(Work order) Give back the records that follow exactly, images excluded.
═══ Data for review ═══
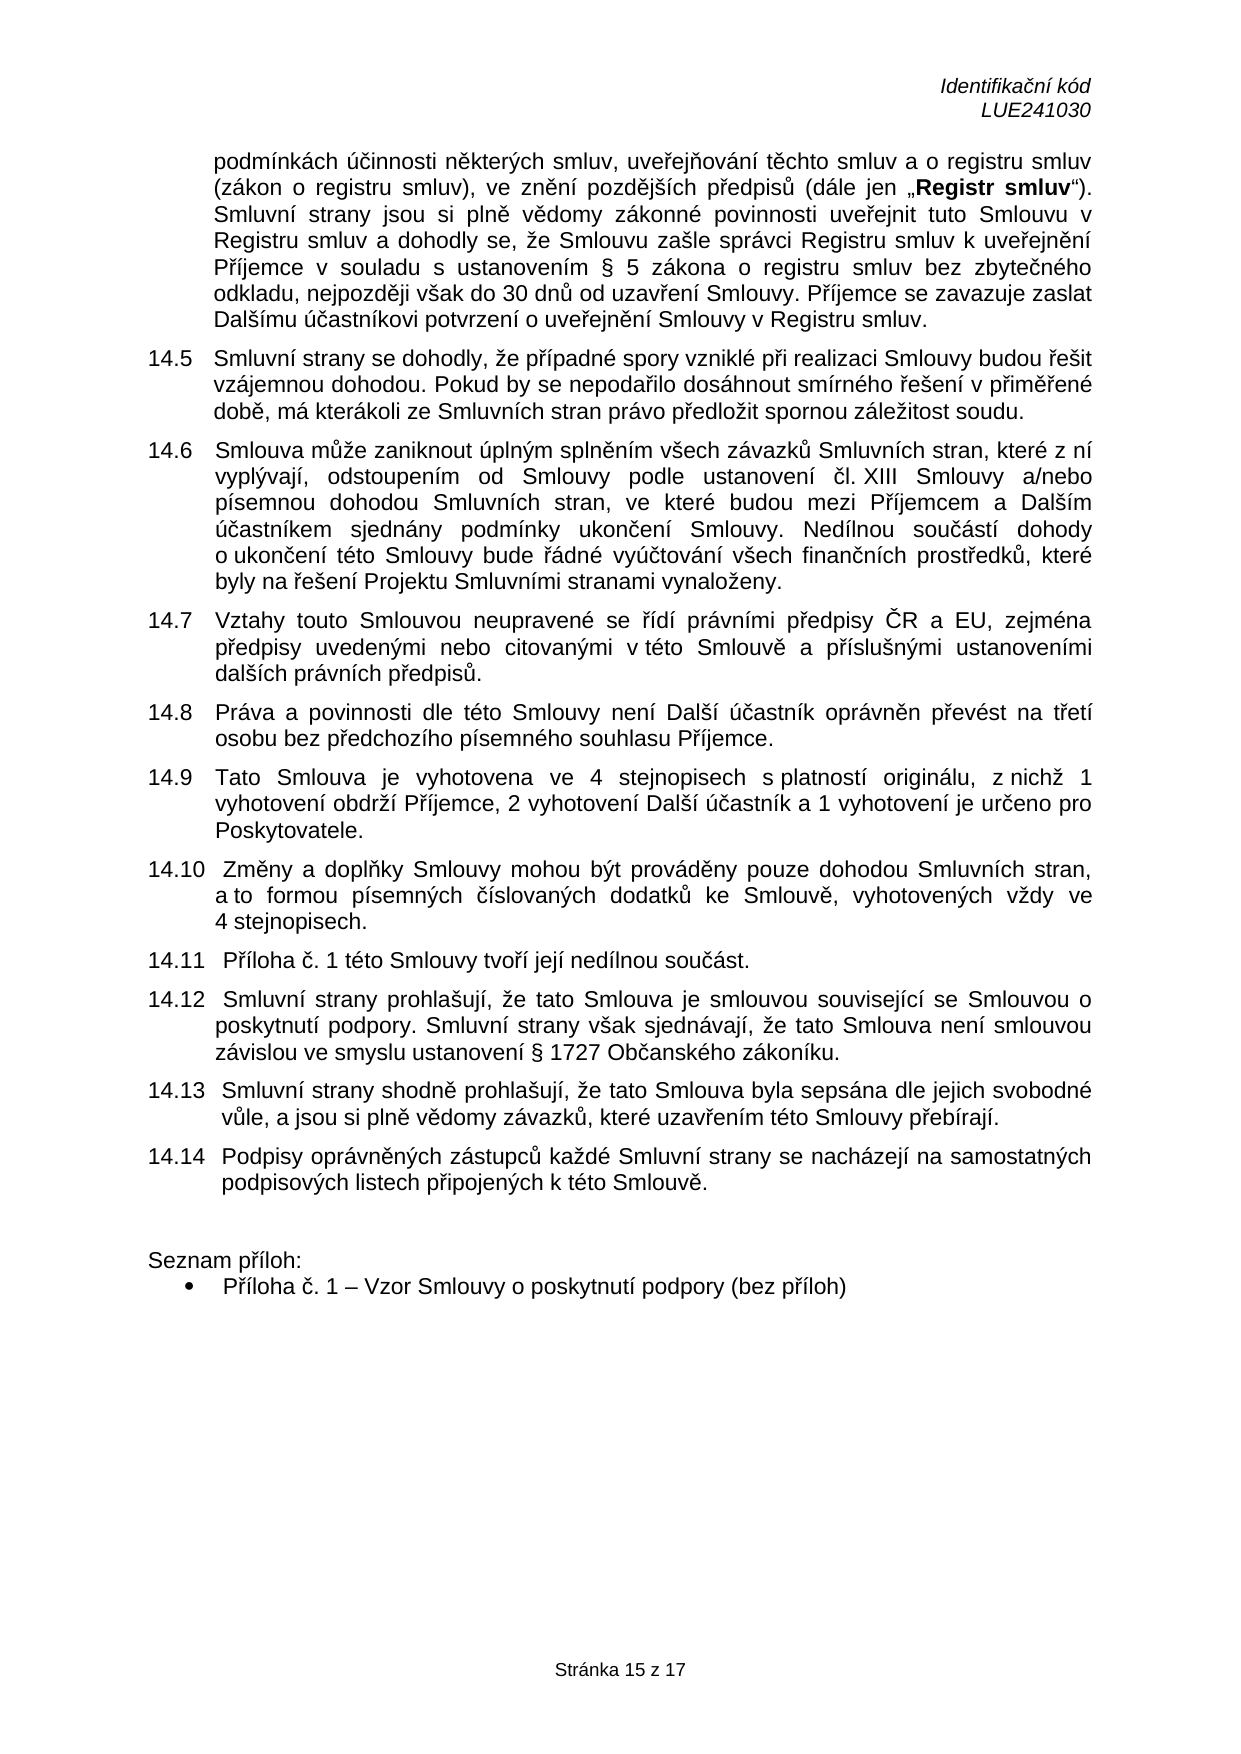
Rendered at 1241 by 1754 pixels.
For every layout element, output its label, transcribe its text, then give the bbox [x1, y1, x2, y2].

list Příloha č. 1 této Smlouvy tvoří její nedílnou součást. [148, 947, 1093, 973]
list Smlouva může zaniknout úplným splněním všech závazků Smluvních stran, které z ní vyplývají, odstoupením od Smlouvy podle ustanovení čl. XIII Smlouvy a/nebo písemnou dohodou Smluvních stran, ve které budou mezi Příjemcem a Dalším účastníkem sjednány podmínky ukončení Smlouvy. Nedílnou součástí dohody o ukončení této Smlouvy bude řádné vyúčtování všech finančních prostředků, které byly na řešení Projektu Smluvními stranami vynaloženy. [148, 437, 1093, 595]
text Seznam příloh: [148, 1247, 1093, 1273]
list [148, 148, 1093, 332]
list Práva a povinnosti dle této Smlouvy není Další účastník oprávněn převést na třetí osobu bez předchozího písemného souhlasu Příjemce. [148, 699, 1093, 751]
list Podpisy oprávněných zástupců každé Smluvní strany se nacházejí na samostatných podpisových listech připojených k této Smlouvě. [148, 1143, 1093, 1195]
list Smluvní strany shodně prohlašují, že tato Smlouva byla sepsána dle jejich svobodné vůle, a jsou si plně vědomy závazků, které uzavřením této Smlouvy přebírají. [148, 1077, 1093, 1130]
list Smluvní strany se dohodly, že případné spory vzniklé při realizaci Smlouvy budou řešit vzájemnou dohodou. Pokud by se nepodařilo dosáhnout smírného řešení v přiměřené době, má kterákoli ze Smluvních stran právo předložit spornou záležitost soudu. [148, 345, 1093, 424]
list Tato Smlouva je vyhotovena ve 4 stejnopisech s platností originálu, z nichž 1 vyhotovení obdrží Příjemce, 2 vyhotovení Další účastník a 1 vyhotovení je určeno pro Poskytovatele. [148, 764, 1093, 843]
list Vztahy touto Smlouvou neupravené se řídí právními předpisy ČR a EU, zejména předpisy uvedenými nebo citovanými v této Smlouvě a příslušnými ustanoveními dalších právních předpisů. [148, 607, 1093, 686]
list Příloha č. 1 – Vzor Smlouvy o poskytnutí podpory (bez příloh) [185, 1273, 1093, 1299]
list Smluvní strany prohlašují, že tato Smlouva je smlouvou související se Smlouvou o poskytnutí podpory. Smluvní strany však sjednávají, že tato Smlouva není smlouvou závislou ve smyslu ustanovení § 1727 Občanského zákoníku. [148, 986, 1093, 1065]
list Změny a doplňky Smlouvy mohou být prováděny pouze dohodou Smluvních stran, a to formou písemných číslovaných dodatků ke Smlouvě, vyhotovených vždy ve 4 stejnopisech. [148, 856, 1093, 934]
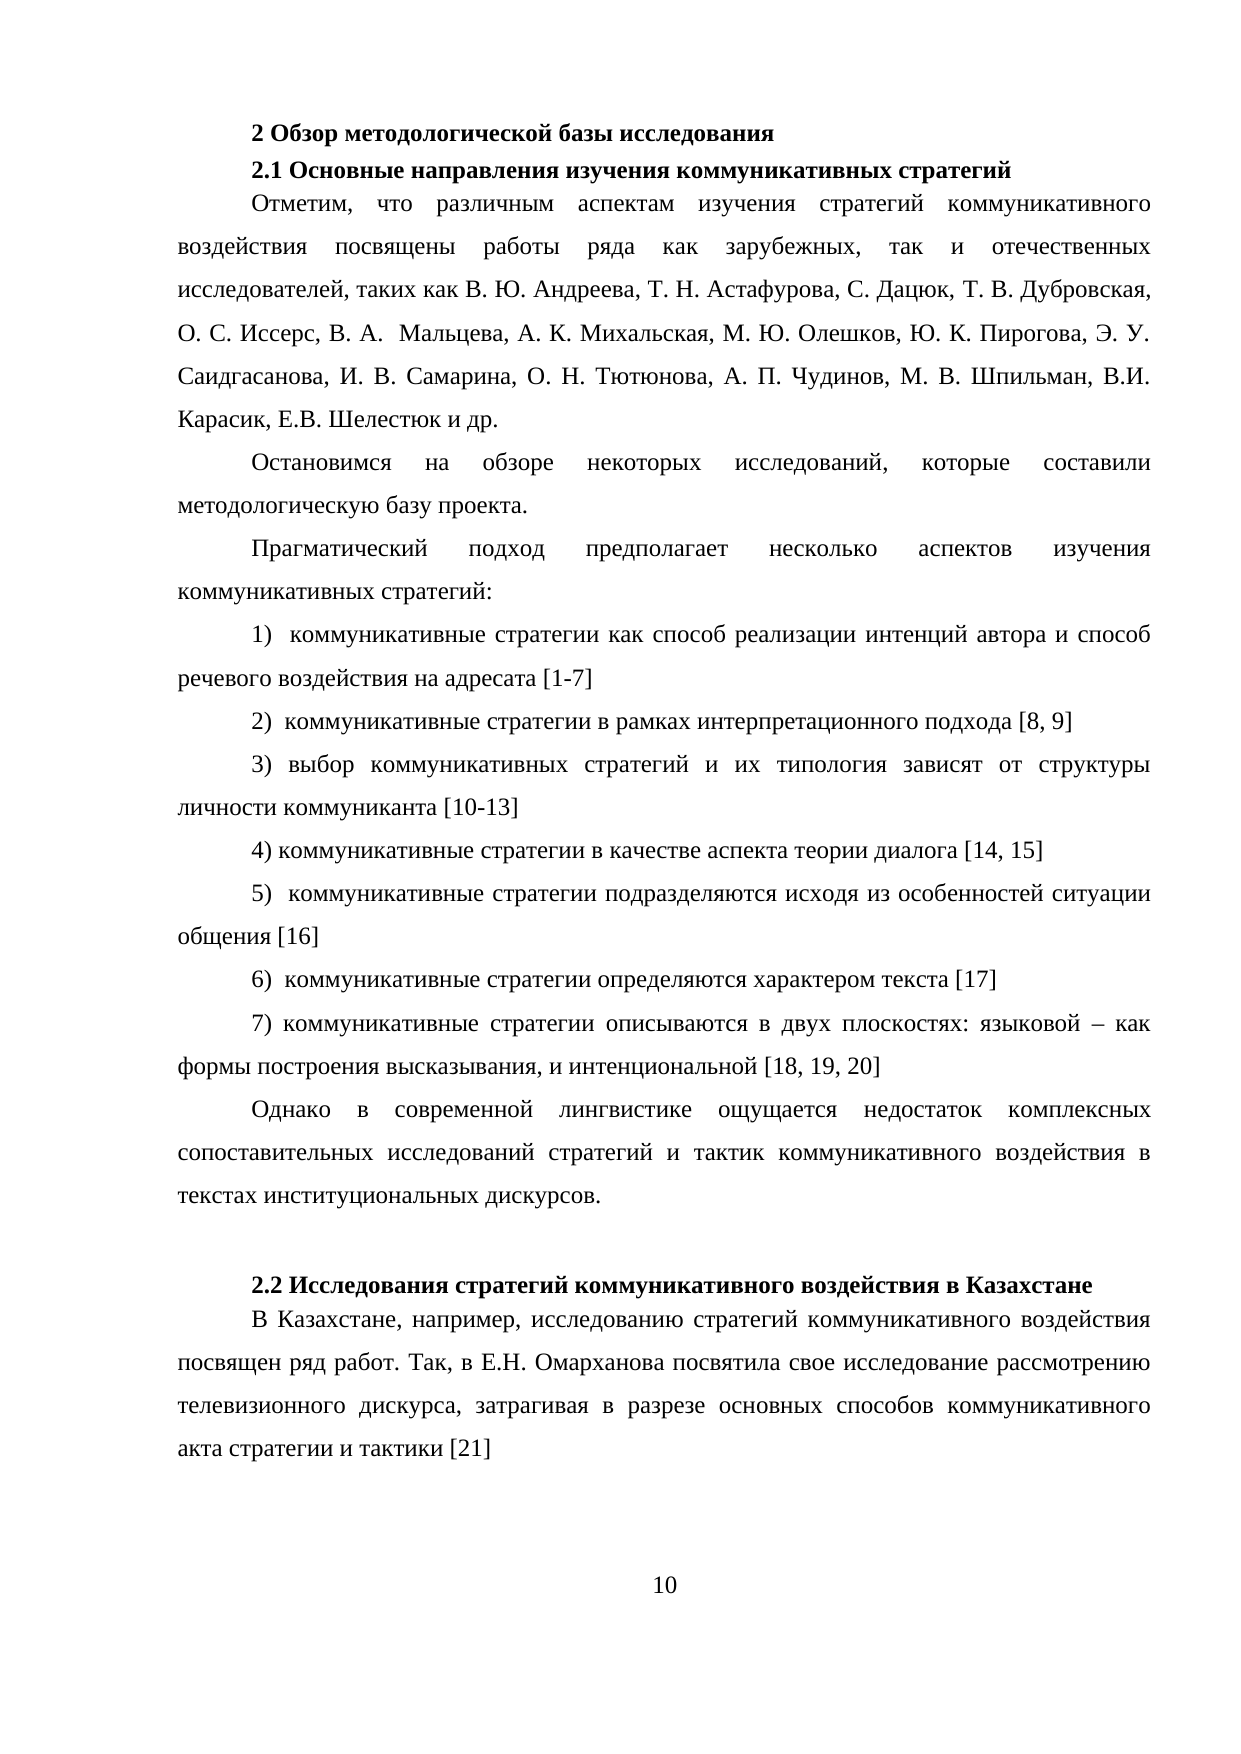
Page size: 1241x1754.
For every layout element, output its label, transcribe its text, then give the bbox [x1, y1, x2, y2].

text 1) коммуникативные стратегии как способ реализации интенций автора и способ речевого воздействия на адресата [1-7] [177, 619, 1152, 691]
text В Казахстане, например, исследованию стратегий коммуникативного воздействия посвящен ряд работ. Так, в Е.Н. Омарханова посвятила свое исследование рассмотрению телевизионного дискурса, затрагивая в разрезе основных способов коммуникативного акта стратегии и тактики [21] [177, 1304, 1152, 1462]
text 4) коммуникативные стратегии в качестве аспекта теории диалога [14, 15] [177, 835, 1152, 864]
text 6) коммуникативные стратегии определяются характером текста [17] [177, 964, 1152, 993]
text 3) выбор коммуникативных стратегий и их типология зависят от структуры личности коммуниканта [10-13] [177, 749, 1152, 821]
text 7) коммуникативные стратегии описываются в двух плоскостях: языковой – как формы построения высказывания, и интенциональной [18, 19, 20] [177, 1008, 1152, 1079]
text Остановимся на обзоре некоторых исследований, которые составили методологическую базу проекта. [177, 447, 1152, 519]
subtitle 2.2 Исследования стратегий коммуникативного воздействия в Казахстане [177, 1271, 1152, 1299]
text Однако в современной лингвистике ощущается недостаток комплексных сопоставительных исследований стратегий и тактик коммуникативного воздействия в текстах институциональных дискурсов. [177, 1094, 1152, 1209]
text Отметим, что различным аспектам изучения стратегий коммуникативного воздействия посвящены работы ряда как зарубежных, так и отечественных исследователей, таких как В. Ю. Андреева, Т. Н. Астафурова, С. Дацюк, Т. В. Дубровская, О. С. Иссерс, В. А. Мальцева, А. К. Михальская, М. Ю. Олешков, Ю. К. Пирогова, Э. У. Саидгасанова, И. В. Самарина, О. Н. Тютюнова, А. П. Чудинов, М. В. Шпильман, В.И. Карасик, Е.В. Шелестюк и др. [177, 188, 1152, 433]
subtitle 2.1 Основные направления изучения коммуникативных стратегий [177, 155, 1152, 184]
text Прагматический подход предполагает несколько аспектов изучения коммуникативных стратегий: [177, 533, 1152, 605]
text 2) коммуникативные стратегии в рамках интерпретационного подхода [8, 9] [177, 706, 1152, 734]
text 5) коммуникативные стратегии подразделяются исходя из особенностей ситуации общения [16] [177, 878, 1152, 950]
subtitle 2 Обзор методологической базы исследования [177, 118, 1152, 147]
═══
(Solved exercise)
Rendered at 1241 by 1754 pixels.
For every layout element, output its label, transcribe its text, then give the bbox [x1, y1, x2, y2].

list Příloha č. 1 této Smlouvy tvoří její nedílnou součást. [148, 947, 1093, 973]
list Smlouva může zaniknout úplným splněním všech závazků Smluvních stran, které z ní vyplývají, odstoupením od Smlouvy podle ustanovení čl. XIII Smlouvy a/nebo písemnou dohodou Smluvních stran, ve které budou mezi Příjemcem a Dalším účastníkem sjednány podmínky ukončení Smlouvy. Nedílnou součástí dohody o ukončení této Smlouvy bude řádné vyúčtování všech finančních prostředků, které byly na řešení Projektu Smluvními stranami vynaloženy. [148, 437, 1093, 595]
text Seznam příloh: [148, 1247, 1093, 1273]
list [148, 148, 1093, 332]
list Práva a povinnosti dle této Smlouvy není Další účastník oprávněn převést na třetí osobu bez předchozího písemného souhlasu Příjemce. [148, 699, 1093, 751]
list Podpisy oprávněných zástupců každé Smluvní strany se nacházejí na samostatných podpisových listech připojených k této Smlouvě. [148, 1143, 1093, 1195]
list Smluvní strany shodně prohlašují, že tato Smlouva byla sepsána dle jejich svobodné vůle, a jsou si plně vědomy závazků, které uzavřením této Smlouvy přebírají. [148, 1077, 1093, 1130]
list Smluvní strany se dohodly, že případné spory vzniklé při realizaci Smlouvy budou řešit vzájemnou dohodou. Pokud by se nepodařilo dosáhnout smírného řešení v přiměřené době, má kterákoli ze Smluvních stran právo předložit spornou záležitost soudu. [148, 345, 1093, 424]
list Tato Smlouva je vyhotovena ve 4 stejnopisech s platností originálu, z nichž 1 vyhotovení obdrží Příjemce, 2 vyhotovení Další účastník a 1 vyhotovení je určeno pro Poskytovatele. [148, 764, 1093, 843]
list Vztahy touto Smlouvou neupravené se řídí právními předpisy ČR a EU, zejména předpisy uvedenými nebo citovanými v této Smlouvě a příslušnými ustanoveními dalších právních předpisů. [148, 607, 1093, 686]
list Příloha č. 1 – Vzor Smlouvy o poskytnutí podpory (bez příloh) [185, 1273, 1093, 1299]
list Smluvní strany prohlašují, že tato Smlouva je smlouvou související se Smlouvou o poskytnutí podpory. Smluvní strany však sjednávají, že tato Smlouva není smlouvou závislou ve smyslu ustanovení § 1727 Občanského zákoníku. [148, 986, 1093, 1065]
list Změny a doplňky Smlouvy mohou být prováděny pouze dohodou Smluvních stran, a to formou písemných číslovaných dodatků ke Smlouvě, vyhotovených vždy ve 4 stejnopisech. [148, 856, 1093, 934]
Page size: 1241x1754.
For every layout element, output its label, transcribe its text, then give the bbox [x1, y1, x2, y2].

text 1) коммуникативные стратегии как способ реализации интенций автора и способ речевого воздействия на адресата [1-7] [177, 619, 1152, 691]
text В Казахстане, например, исследованию стратегий коммуникативного воздействия посвящен ряд работ. Так, в Е.Н. Омарханова посвятила свое исследование рассмотрению телевизионного дискурса, затрагивая в разрезе основных способов коммуникативного акта стратегии и тактики [21] [177, 1304, 1152, 1462]
text 4) коммуникативные стратегии в качестве аспекта теории диалога [14, 15] [177, 835, 1152, 864]
text 6) коммуникативные стратегии определяются характером текста [17] [177, 964, 1152, 993]
text 3) выбор коммуникативных стратегий и их типология зависят от структуры личности коммуниканта [10-13] [177, 749, 1152, 821]
text 7) коммуникативные стратегии описываются в двух плоскостях: языковой – как формы построения высказывания, и интенциональной [18, 19, 20] [177, 1008, 1152, 1079]
text Остановимся на обзоре некоторых исследований, которые составили методологическую базу проекта. [177, 447, 1152, 519]
subtitle 2.2 Исследования стратегий коммуникативного воздействия в Казахстане [177, 1271, 1152, 1299]
text Однако в современной лингвистике ощущается недостаток комплексных сопоставительных исследований стратегий и тактик коммуникативного воздействия в текстах институциональных дискурсов. [177, 1094, 1152, 1209]
text Отметим, что различным аспектам изучения стратегий коммуникативного воздействия посвящены работы ряда как зарубежных, так и отечественных исследователей, таких как В. Ю. Андреева, Т. Н. Астафурова, С. Дацюк, Т. В. Дубровская, О. С. Иссерс, В. А. Мальцева, А. К. Михальская, М. Ю. Олешков, Ю. К. Пирогова, Э. У. Саидгасанова, И. В. Самарина, О. Н. Тютюнова, А. П. Чудинов, М. В. Шпильман, В.И. Карасик, Е.В. Шелестюк и др. [177, 188, 1152, 433]
subtitle 2.1 Основные направления изучения коммуникативных стратегий [177, 155, 1152, 184]
text Прагматический подход предполагает несколько аспектов изучения коммуникативных стратегий: [177, 533, 1152, 605]
text 2) коммуникативные стратегии в рамках интерпретационного подхода [8, 9] [177, 706, 1152, 734]
text 5) коммуникативные стратегии подразделяются исходя из особенностей ситуации общения [16] [177, 878, 1152, 950]
subtitle 2 Обзор методологической базы исследования [177, 118, 1152, 147]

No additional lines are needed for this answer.